Akibat hukum dari perkara kasus tindak pidana korupsi Sudjiono Timan dimana
permohonan Peninjauan Kembali yang diajukan oleh Isteri terpidana membuat jagat dunia
hukum geger. Mahkamah Agung mengeluarkan putusan “melepaskan” perkara terhadap
Peninjauan Kembali Sudjiono Timan. Karena putusan ini selain berdampak kepada upaya
pemberantasan korupsi, polemik di kalangan dunia hukum membuat putusan pengadilan
merupakan salah satu penting pandangan dunia hukum kepada putusan pengadilan. Majelis
Hakim yang memeriksa perkara Peninjauan Kembali sebagaimana putusan Nomor
97/PK/Pid.Sus/2012 berpendapat bahwa pemohon Peninjauan Kembali adalah Isteri Terpidana
Sudjiono Timan yang dalam kedudukannya sebagai Ahli Waris berhak mengajukan permohonan
Peninjauan Kembali. Pendapat Majelis Hakim ini didasarkan pada pertimbangan-pertimbangan
sebagai berikut :
- Dalam Pasal 263 Ayat (1) KUHAP ditentukan pihak-pihak yang berhak mengajukan
Peninjauan Kembali terhadap putusan pengadilan yang telah memperoleh kekuatan
hukum tetap, yang bukan putusan bebas atau lepas dari segala tuntutan hukum, adalah
Terpidana atau Ahli Warisnya.
- Pemohon Peninjauan Kembali adalah Isteri sah dari Terpidana Sudjiono Timan yang
hingga saat diajukannya permohonan tidak pernah melakukan perceraian.
- KUHAP tidak pernah memberikan pengertian siapa yang dimaksud “Ahli Waris” dalam
Pasal 263 Ayat (1) tersebut.
- Dalam sistem hukum yang berlaku di Negara RI, selain anak yang sah sebagai Ahli
Waris dari orang tuanya, Isteri juga merupakan Ahli Waris dari Suaminya.
- Makna istilah “Ahli Waris” dalam pasal 263 Ayat (1) KUHAP tersebut dimaksudkan
bukan dalam konteks hubungan waris mewaris atau harta benda Terpidana, melainkan
istilah tersebut ditujukan kepada orang-orang yang mempunyai kedudukan hukum
sebagai Ahli Waris dari Terpidana berhak pula untuk mengajukan Peninjauan Kembali.

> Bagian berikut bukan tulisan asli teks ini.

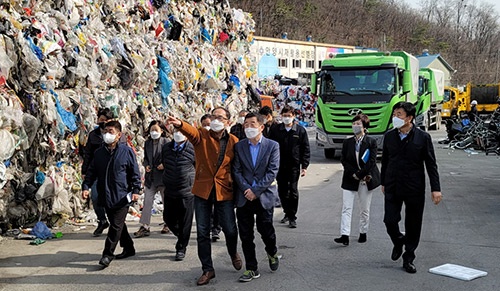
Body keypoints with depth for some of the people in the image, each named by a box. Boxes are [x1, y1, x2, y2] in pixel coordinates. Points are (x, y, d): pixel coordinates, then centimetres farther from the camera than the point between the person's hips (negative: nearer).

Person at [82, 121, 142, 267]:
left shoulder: (127, 151, -4)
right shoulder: (99, 153, 9)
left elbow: (135, 172, -1)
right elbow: (91, 172, 12)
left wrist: (136, 190, -7)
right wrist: (86, 187, -1)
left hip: (122, 196, -5)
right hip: (106, 196, 6)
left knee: (116, 225, -6)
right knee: (117, 224, 15)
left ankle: (108, 254, -1)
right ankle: (128, 248, 30)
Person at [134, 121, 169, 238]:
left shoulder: (166, 142, -5)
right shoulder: (147, 143, 10)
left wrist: (165, 164, -18)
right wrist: (146, 165, 0)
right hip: (150, 176, 4)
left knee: (166, 201, 10)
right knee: (147, 201, -3)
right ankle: (144, 227, -3)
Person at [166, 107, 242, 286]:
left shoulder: (234, 141, 3)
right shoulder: (201, 136, -3)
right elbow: (191, 132, -26)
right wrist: (179, 124, -48)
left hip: (224, 191, 0)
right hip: (202, 190, 0)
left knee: (230, 229, 4)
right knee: (202, 232, 4)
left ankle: (233, 253, 38)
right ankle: (207, 270, 19)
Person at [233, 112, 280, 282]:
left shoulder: (272, 146, -1)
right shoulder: (239, 146, 5)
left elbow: (272, 172, -8)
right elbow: (237, 171, 1)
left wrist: (255, 190, -13)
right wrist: (246, 189, -12)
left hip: (264, 196, -2)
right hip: (244, 196, 2)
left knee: (266, 230, 3)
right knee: (246, 235, 3)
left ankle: (272, 254, 36)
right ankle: (251, 269, 15)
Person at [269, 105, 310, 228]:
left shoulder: (300, 130, 0)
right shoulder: (275, 130, 3)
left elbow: (305, 149, 2)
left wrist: (304, 166, -3)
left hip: (294, 166, -2)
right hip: (279, 166, 2)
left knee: (293, 191, -4)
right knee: (282, 191, 10)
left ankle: (292, 217, 4)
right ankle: (287, 213, 28)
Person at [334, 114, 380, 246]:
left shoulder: (371, 142, -1)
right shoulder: (347, 142, 8)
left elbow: (372, 161, -8)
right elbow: (343, 160, 2)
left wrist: (361, 175, -13)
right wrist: (354, 174, -11)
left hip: (366, 180, -2)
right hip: (349, 180, 2)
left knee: (364, 209, 7)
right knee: (346, 208, -8)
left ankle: (363, 233, 21)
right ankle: (345, 236, -13)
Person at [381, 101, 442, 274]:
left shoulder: (423, 137, -6)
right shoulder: (389, 136, 3)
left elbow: (431, 164, -3)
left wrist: (435, 189, -8)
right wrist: (383, 182, 16)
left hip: (414, 189, -2)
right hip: (392, 188, 2)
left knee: (413, 225, 5)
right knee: (390, 220, -3)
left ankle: (408, 258, 21)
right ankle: (398, 242, 30)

- Menurut M. Yahya Harahap dalam bukunya “Pembahasan Permasalahan dan Penerapan
KUHAP”, Edisi Kedua, 2012, halaman 617, antara lain menyatakan bahwa hak Ahli
Waris untuk mengajukan Peninjauan Kembali bukan merupakan “hak substitusi” yang
diperoleh setelah Terpidana meninggal dunia. Hak tersebut adalah “hak orisinil” yang
diberikan Undang-Undang kepada mereka demi untuk kepentingan Terpidana.
- Berdasarkan pendapat M. Yahya Harahap tersebut, baik Terpidana maupun Ahli Waris
sama-sama mempunyai hak mengajukan permohonan Peninjauan Kembali tanpa
mempersoalkan apakah terpidana masih hidup atau tidak, lagi pula Undang-Undang tidak
menentukan kedudukan prioritas di antara Terpidana dengan Ahli Waris.
- Isteri atau Ahli Waris Terpidana selaku pemohon Peninjauan Kembali yang didampingi
oleh Kuasa Hukumya telah hadir di sidang pemeriksaan Peninjauan Kembali pada
Pengadilan Negeri Jakarta Selatan sesuai dengan Berita Acara Persidangan masing-
masing tanggal 20 Februari 2012 dan tanggal 29 Februari 2012.